Юри напрягся. По его телу словно волна прошла, лишая его тепла и той нежности, что была.
— Ты забылся, Мицуро? — в его голосе запела ярость. Настоящая холодная ярость. Казалось, что еще немного — и зазвенит, как клинок. Юри чуть отстранился от Юры, но руки так и не опустил, то ли защищая, то ли просто не желая отпускать.
— Тот, на кого вы смотрите с такой нежностью — любимый и единственный племянник «Белой бестии» — Виктора Никифорова. Можете убить меня, господин, но я не верю в такие совпадения. Вы осторожны, но по законам этой страны — этот… человек — несовершеннолетний. Хватит одного доказательства, чтобы дела Семьи пошатнулись. И я уверен, что все это задумано. Что этого мальчика вам подослали, зная вашу страсть к фигурному катанию. Вас хотят ослабить, вы уже слабы, господин, — Мицуро говорил горячо, истово веря в каждое слово. А Юри холодел все больше.
— Это правда? — одними губами спросил он у замершего Юры, наконец отпуская его. — Твой дядя… и ты…
Юрка покраснел. Это вот «твой дядя и ты» — больно резануло по нервам. Чтобы он с Виктором?! Чтобы он… ЧТО?!
— Опасно… вот оно что… — Слишком неожиданно. Сложно вообще уместить в голове нечто, что никак поймать и понять не получается. К примеру, что здесь, на льду, произносится Витькино имя. Что произносится с такой злостью. Что его подозревают в подлости и… попытке совратить и очернить? И постойте-ка, кого? Господин? Этот хрен назвал Юри — «Господин Оябун»? Якудза, что ли? — Якудза?! Ты… ты глава якудзы?! Боже… что за хрень… — растерянность, беспомощность, немного, совсем немного страха, злость, разочарование, боль. Эмоции стремительно-неуловимо мелькали на его лице, а потом вдруг пришло спокойствие. Такое, с которым он принял новости о смерти деда. Такое, которое поселилось в нем, когда он впервые узнал чем занимается его семья.

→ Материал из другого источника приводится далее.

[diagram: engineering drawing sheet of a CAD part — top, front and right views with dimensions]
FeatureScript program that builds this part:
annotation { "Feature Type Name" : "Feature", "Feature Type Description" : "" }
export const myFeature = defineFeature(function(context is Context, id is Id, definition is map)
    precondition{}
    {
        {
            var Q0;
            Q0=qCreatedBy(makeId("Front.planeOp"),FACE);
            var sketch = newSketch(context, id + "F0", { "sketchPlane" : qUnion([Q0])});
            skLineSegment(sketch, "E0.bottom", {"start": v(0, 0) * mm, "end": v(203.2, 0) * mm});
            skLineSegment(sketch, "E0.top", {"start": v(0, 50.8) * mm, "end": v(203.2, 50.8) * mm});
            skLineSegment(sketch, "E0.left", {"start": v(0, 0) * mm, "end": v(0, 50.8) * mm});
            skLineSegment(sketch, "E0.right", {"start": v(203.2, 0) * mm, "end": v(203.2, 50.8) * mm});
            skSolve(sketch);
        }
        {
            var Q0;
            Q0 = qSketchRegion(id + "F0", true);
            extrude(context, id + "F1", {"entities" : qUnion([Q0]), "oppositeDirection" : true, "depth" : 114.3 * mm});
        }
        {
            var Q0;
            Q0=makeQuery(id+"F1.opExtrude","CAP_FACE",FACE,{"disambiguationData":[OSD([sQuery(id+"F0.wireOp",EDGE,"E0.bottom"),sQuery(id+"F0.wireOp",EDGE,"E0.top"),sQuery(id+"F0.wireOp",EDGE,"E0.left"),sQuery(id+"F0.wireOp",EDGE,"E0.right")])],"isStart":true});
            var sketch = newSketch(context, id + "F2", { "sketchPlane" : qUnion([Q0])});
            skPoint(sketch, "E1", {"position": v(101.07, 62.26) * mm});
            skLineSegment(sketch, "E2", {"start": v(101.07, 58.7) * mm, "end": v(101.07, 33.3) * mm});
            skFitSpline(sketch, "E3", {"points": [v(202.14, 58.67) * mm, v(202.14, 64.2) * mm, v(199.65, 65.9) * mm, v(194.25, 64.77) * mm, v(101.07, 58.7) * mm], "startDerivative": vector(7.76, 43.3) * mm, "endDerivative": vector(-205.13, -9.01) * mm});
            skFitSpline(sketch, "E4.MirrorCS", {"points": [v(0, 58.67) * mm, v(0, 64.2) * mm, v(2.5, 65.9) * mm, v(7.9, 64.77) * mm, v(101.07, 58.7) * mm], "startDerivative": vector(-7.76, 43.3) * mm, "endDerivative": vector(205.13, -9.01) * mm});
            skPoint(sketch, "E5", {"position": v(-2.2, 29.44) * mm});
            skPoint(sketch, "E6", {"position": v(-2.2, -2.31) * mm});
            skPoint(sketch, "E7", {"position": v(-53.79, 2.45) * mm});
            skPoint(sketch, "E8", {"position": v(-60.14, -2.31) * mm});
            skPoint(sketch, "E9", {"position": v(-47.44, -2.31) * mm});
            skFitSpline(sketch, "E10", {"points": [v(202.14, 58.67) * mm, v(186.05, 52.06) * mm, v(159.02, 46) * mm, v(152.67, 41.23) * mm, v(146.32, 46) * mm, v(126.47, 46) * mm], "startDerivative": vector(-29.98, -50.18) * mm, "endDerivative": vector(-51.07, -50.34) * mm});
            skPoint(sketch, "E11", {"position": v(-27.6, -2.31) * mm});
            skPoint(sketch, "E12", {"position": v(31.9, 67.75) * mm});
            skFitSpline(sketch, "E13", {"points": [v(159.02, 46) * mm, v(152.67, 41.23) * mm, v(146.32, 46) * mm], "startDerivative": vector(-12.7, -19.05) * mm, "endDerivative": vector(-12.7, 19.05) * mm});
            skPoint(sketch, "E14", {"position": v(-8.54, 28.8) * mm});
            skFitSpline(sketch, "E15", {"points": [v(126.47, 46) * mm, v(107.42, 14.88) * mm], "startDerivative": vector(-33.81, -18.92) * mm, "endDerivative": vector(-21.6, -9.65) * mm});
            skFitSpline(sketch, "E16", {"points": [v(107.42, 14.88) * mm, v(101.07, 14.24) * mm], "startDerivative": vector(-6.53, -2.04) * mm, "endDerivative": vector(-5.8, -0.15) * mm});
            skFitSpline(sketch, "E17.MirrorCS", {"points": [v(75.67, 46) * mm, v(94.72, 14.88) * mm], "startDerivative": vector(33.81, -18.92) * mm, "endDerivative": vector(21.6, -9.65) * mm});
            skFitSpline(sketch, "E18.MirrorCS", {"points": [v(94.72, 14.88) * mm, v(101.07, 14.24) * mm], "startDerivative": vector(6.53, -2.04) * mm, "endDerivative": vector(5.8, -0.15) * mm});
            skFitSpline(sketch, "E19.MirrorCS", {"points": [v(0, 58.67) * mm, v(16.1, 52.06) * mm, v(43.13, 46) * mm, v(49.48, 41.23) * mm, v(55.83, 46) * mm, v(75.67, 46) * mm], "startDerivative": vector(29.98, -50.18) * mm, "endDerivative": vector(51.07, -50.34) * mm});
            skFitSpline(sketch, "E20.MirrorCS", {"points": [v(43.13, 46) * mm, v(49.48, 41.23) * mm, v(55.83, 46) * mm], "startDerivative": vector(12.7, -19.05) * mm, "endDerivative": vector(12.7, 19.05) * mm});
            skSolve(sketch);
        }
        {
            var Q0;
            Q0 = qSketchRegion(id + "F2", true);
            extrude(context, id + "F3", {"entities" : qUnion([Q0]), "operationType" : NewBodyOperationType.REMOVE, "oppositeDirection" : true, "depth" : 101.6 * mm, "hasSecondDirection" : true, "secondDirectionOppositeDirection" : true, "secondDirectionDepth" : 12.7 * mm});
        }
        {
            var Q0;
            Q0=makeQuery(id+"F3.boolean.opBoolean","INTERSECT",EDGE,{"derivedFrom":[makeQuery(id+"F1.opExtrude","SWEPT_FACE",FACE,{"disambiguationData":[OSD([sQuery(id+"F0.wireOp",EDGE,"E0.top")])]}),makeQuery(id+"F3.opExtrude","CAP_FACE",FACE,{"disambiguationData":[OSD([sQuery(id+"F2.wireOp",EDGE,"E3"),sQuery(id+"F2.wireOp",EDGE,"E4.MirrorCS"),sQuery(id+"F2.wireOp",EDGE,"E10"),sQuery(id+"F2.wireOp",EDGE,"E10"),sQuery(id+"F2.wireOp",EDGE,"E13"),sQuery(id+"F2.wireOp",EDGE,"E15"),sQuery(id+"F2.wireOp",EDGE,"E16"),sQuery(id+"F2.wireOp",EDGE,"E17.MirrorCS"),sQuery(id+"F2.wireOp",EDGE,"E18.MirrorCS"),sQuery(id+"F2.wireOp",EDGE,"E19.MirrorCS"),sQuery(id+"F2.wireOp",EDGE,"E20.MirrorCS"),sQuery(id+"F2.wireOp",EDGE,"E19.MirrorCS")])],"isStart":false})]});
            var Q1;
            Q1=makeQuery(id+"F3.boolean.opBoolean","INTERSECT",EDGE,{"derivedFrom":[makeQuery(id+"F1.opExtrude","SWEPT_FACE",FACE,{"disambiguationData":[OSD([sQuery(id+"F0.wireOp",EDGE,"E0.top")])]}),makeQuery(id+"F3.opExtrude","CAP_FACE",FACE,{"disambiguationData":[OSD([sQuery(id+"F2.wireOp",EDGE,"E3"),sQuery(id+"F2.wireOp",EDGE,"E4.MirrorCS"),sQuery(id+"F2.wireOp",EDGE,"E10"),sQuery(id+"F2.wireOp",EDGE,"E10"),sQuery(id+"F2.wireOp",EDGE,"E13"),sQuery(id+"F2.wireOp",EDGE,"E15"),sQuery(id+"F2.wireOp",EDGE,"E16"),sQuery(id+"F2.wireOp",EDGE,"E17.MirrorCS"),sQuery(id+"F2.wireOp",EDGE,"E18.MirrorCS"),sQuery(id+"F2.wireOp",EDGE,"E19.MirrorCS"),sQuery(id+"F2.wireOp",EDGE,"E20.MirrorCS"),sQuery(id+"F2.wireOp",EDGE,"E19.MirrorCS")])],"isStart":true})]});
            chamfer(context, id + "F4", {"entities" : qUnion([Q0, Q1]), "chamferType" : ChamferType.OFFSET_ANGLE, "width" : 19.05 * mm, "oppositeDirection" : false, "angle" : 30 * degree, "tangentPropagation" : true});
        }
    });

Пригрел змею, значит. А то, что они тут его, Юрку, тупо захерачить могут. Просто убить и все. Или вообще в заложники взять и вертеть Витькой как им только заблагорассудится? И это пиздец, дорогая редакция, потому что он сам приказал охране шарахаться за пределами ледового. Только вот сейчас никуда нахрен не смоешься, потому что за спиной бортик, а перед ним — бледный Юри. Юри… человек который только что целовал его с удовольствием, надо сказать. Человек, с которым он сам хотел бы распрощаться с невинностью, как бы это ни прозвучало. Человек, который на самом деле — враг?
— Меня зовут Юрий Плисецкий, — он медленно и раздельно проговорил привычные слова, упрямо вскинув голову, глядя прямо в глаза почти-тезке. И пусть понимает как хочет. И думает что угодно. Но блядью его считать? За что? — Мой дядя и опекун — Виктор Никифоров. Я готовлюсь к Гран-при по фигурному катанию, этот год — первый год во взрослой категории. Мой тренер — Селестино Чалдини и тренирует он меня уже пять лет, здесь, на этом самом катке. Это ВЫ пришли на мой лед. И сам ты змея, придурок… — он рванулся прочь, гордо расправив плечи. Но как же херово-то, а? Господи, ну за что?
Колени подрагивали, да и всего его как-то уж слишком сильно трясло. Можно было подумать, что он только что отпахал целый день сначала у станка, а потом на льду десятки километров намотал. Безумно хотелось проораться. Или зареветь, как в детстве. От горькой обиды и разочарования. Ну ваще, запал, называется. И на кого? На главаря японской мафии!
В какой-то момент он просто потерял концентрацию и равновесие. В какой-то момент ноги тупо разъехались и Юрка просто навернулся на лед, стесав ладони и едва не расквасив нос. Пиздец, чемпион!